医療通訳が必要な時に素早く利用できるようにするための病院の努力義務としては以下が挙げられます。
1: 早期の通訳ニーズアセスメント
2: 「通訳が無料で利用可能」であることを示すサインポストの掲示
3: 通訳提供のシステム構築
4: スタッフ間の認知度向上
私が主に勤務しているハワイ州最大の病院であるQueen’s Medical Centerでは、MARTTI(MY ACCESSIBLE REAL-TIME TRUSTED INTERPRETER)というサービスを用いてリアルタイムにビデオ医療通訳に接続できる専用タブレットが各病棟1台、救急外来に2台常備されており、タブレットが他の患者で使用中であれば個人の電話から専用コードを用いてリアルタイム音声通訳に接続ができるようになっています。2020年度の当院における医療通訳の総利用時間は約280,000分(約194日程度)と、医療通訳の利用がまさに日常診療の一部であることが窺い知れるデータだと思います。患者・家族の用いる言語が流暢に話せる医療従事者がいれば好ましいですがそうもいきませんので、外来での患者教育・手技や手術の同意取得時・重症患者や終末期患者及び家族とのいわゆるgoals of care discussionにおいては必ず医療通訳をセットアップするのが必須です。

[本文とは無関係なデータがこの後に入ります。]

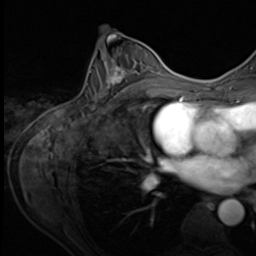
Breast MRI (dynamic contrast-enhanced), one axial slice. Slice 34 of 64 in the series (ordered by position). Cropped to one breast. Dynamic contrast-enhanced series, time point 2 of 9 at this slice position (early post-contrast). 3 T. TE 1.5 ms, TR 4.7 ms. 2.5 mm slice thickness. 256 × 256 image matrix, field of view 215 × 215 mm. Female patient.
Structures marked on this image (semi-automatically segmented with operator editing):
- enhancing-tissue mask used for the functional tumour volume (all voxels passing the contrast-enhancement thresholds inside the analysis volume; usually the tumour): box from (x=94, y=59) to (x=153, y=107) px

「患者の家族に通訳してもらえばいいじゃないか?」と思われる方もいるかもしれません。医療通訳において、患者家族・友人を用いることは原則勧められていません。何故なら、特に重要な疾患の病名・病状告知に際し、家族・友人が正確にその病名・病状を患者に伝えるという確証が持てないからです。
実際のケースを例に挙げると、80歳台の中国人男性(標準中国語すなわちマンダリン話者)が下血で救急外来に受診し、CTにて大腸に腫瘤が指摘されたため大腸癌の疑いとそれに伴う下部消化管出血という診断のもと救急医が患者・家族に入院の必要性を説明しようとしました。救急医は医療通訳を使用しようとしましたが、その場に同伴していた患者の同居の孫が「医療通訳はいらない。私が通訳をする」とのことで医療通訳使用を拒否。救急医は孫を通訳として入院の必要性を説明しましたが、「腫瘤の話になると孫が通訳するのを明らかに止めて黙っていた」というのです。上記の引継ぎをホスピタリストチームとして受け、その後家族への説明から始まり結局は医療通訳を型通り使用してスムースに精査を進めることが出来たのですが、この事例は家族・友人通訳におけるジレンマの典型例と言えます。
家族・友人からしてみると、特にアジア系の人にとっては通訳としてとはいえbad newsを伝えるというのは荷が重すぎますし、「悪いニュースを伝えてショックを与えたくない」という思考に至るのも理解できます。正確な情報伝達・コミュニケーションを確約するための手段として、職業医療通訳の利用が勧められているわけです。
以上のように、米国、特にハワイではアジア系及びPacific Islanderの非英語話者の存在から医療通訳が日常診療に浸透している旨をご説明させていただきました。日本における非日本語話者の診療はどうでしょうか?COVID-19パンデミック下で、東京都など限られた自治体は医療通訳を無料提供していましたが、適切な職業医療通訳が24時間365日利用できる医療施設はまだ限られている現状と思われます。さらに、2021年12月の時点で、在留外国人数は276万人(人口の約2.2%)、かつ中国・ベトナム・韓国・フィリピン・ブラジルが上位5か国を占めておりその多くが非英語圏であることから、「外国人診療は英語が出来ればOK」というのは必ずしも正しくありません。
COVID-19パンデミックで足踏みしましたが、今後非日本語話者の人口は緩やかに増加していくことが推測されており、それに従って日本における非日本語話者の状況に応じたユニバーサルな医療通訳の導入・いわゆる「やさしい日本語(敬語などを用いない、短文かつ明瞭な日本語)」の活用がより求められていくことになると考えらます。米国における医療通訳の現状は、今後の対応を模索するためのヒントになるのではないでしょうか。